Diese Vorschrift sah das Gericht aus zwei Gründen als nicht einschlägig an: So war nicht festzustellen, dass die von der Klägerin beworbenen Ribavirin-Kapseln häufig ärztlich verschrieben würden. Außerdem werde der maßgebliche, arzneilich allein wirksame Bestandteil, das Ribavirin, nicht in der Apotheke sondern bei dem werbenden Pharmaunternehmen hergestellt, während § 21 Abs. 2 Nr. 1 AMG "die" – das heißt alle -maßgeblichen Herstellungsschritte in der Apotheke vorsieht.
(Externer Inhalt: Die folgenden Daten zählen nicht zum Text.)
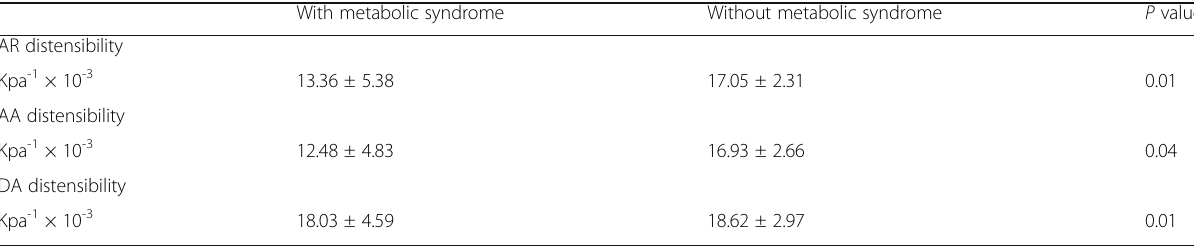
Table 5 Aortic distensibility in studied patients based on the presence of the metabolic syndrome With metabolic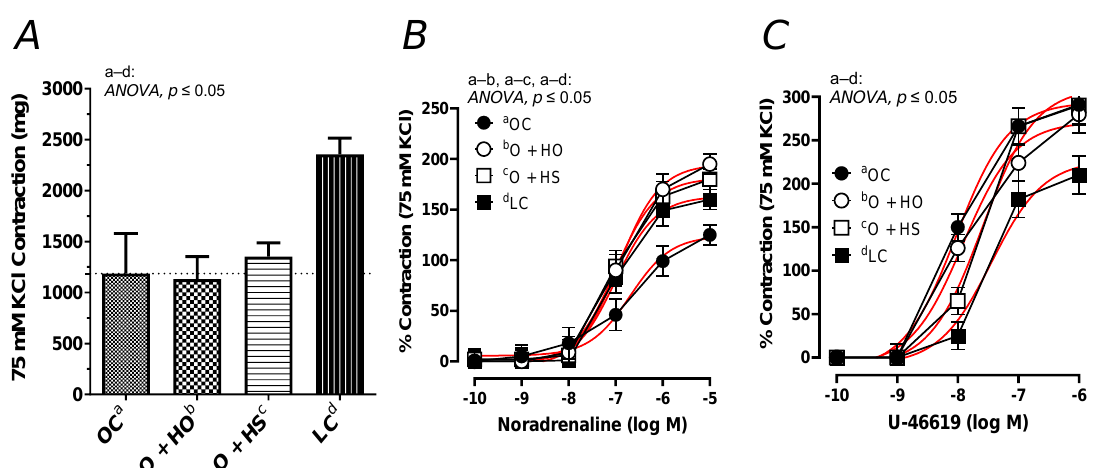
Figure 8. The contractile response of isolated thoracic arteries from 8-week-old lean (LC) and obese (OC) Zucker rats fed a diet containing hemp seed oil (HO) and hemp seeds (HS) for 4 weeks. Vascular contraction was induced by potassium chloride (75 mM KCl) ( A ), noradrenaline (0.1 nM–10 μM) ( B ), and a thromboxane-A 2 analog (U-46619, 0.1 nM–1 μM) ( C ). Results (means ± SEM) are expressed in mg of tension and as a percentage of the previous tone elicited by 75 mM KCl. p ≤ 0.05 (two-way ANOVA/Sidak’s), n = 6. HO and HS improved contraction to noradrenaline.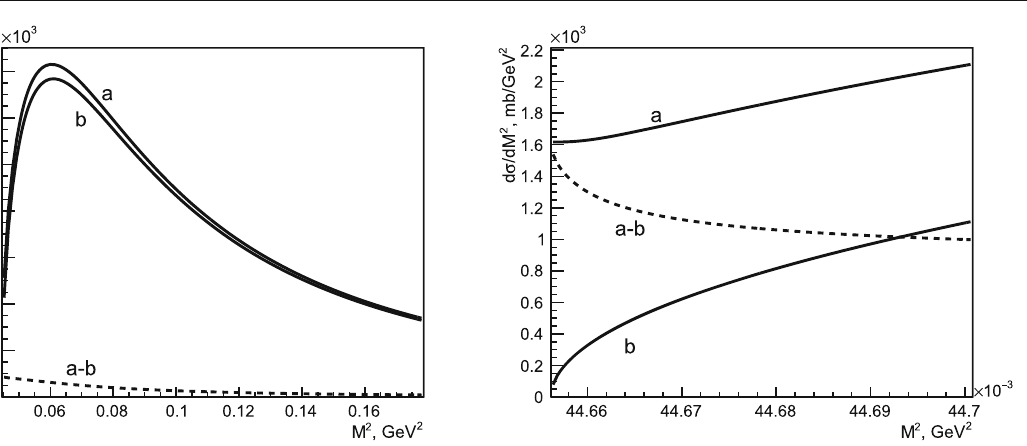
Fig. 3 The distribution of masses of muon pairs produced in ultrape- dashed line. The region of small masses is shown in the right-hand side √ s nn =5.02 TeV with ( a ) and without ripheral collisions at LHC energy at the enlarged scale. Note the factor 10 − 3 at the abscissa ( b ) account of the SGS-factor. Their difference ( a , b ) is shown by the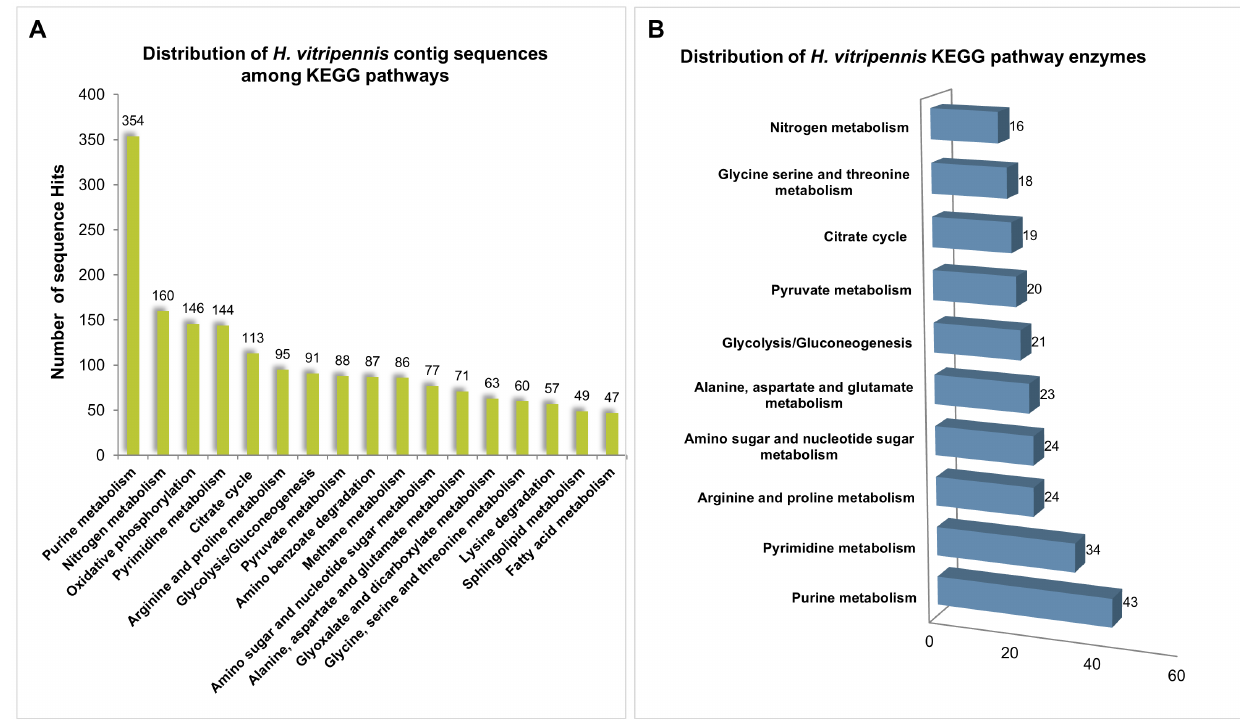
Figure 4. Summary of H.vitripennis KEGG pathways. A ) Distribution of KEGG pathway sequences of H . vitripennis is shown as a bar chart. The number of sequence hits is shown along the Y-axis while the different KEGG pathways are shown along the X-axis. B ) The top ten KEGG pathway distributions in the H. vitripennis genome are represented as a bar diagram. KEGG pathway enzymes were represented along Y-axis and the numbers of enzymes are represented along X-axis.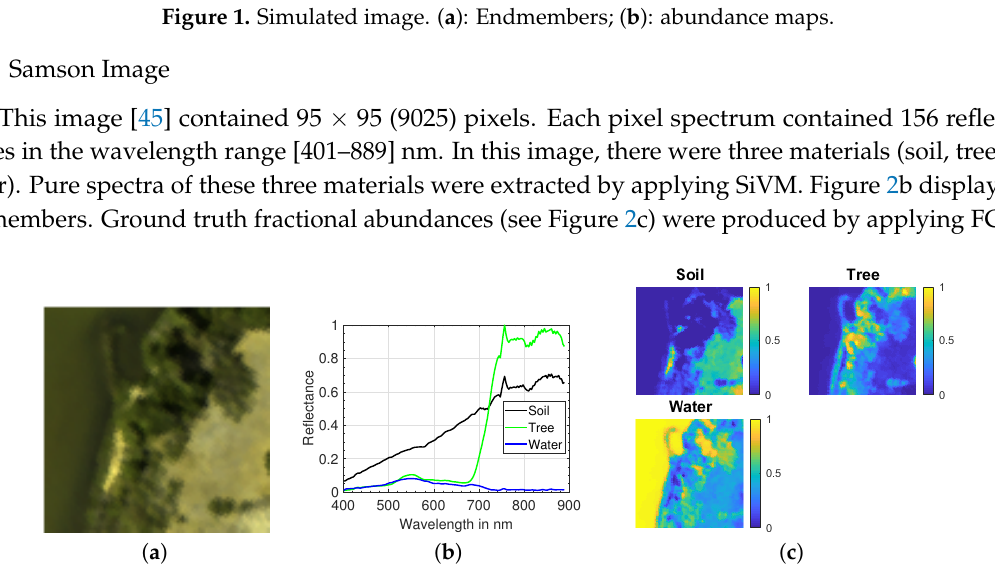
Figure 2. Samson image. ( a ): True-color image (red: 571.01 nm, green: 539.53 nm, blue: 432.48 nm); ( b ): endmembers; ( c ): abundance maps.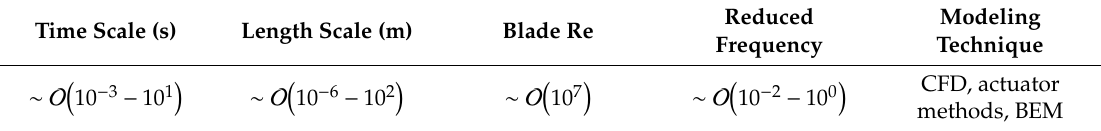
Table 1. Range of scales and modelling techniques for full-scale wind turbines.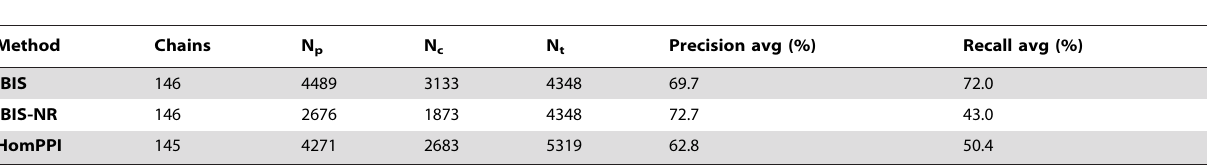
Table 2. Comparison of IBIS with other protein-protein interaction prediction methods.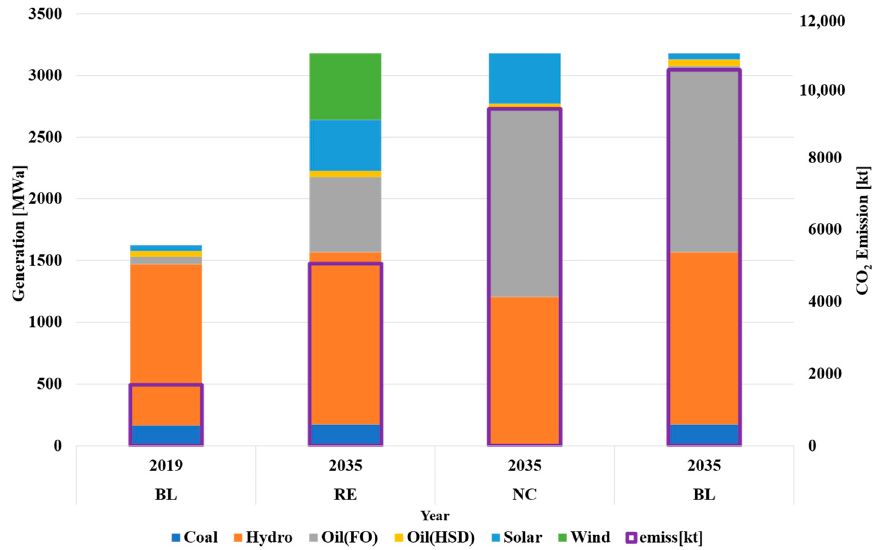
Figure 15. Comparison between the renewable, no coal scenario, and baseline scenarios.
Da auch diese Ausnahmevorschrift nicht greife, verblieb es nach Ansicht des Gerichtes bei der grundsätzlichen Zulassungspflicht.

In der entsprechenden Werbung sah das Gericht jedoch nicht nur eine Bewerbung der Ribavirin-Kapseln, sondern auch eine Bewerbung des Stoffes "Ribavirin". Bereits dieser Stoff sei nach der Legaldefinition des § 2 Abs. 1 AMG zwar nicht als Fertigarzneimittel, wohl aber als Arzneimittel einzuordnen, welcher ebenso wie die Ribavirin-Kapseln zulassungspflichtig sei. Die Werbung für die auf Rezeptur herzustellenden Kapseln sowie die Werbung für den Stoff selbst wurden daher als unzulässig und wettbewerbsverletzend eingestuft.

Fazit

Der Vertrieb eines Wirkstoffes unter Hinweis auf die Möglichkeit der Einzelrezeptur kann durchaus lukrativ sein. Einspareffekte bei der patientennahen Herstellung der fertigen Anwendung in der Apotheke können durchaus zu einer höheren Verordnung führen. Ob ein Unternehmen sich auch die Zulassung "sparen" kann, ist im Einzelfall möglicherweise zweifelhaft. Gerade bei umfangreichen Werbemaßnahmen dürfte sich ein entsprechendes Verfahren "zur Sicherheit" anbieten.